**What is being asked**
Extract exactly and only the lines of the data below, starting at the line with "aftermath of maritime-related" and stopping after the final line.

**Page-level text extractions**
= = = =

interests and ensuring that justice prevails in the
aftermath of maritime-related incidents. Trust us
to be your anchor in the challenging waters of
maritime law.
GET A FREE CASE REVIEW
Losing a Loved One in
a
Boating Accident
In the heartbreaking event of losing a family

= = = =

**Solution for this problem**
aftermath of maritime-related incidents. Trust us
to be your anchor in the challenging waters of
maritime law.
GET A FREE CASE REVIEW
Losing a Loved One in
a
Boating Accident
In the heartbreaking event of losing a family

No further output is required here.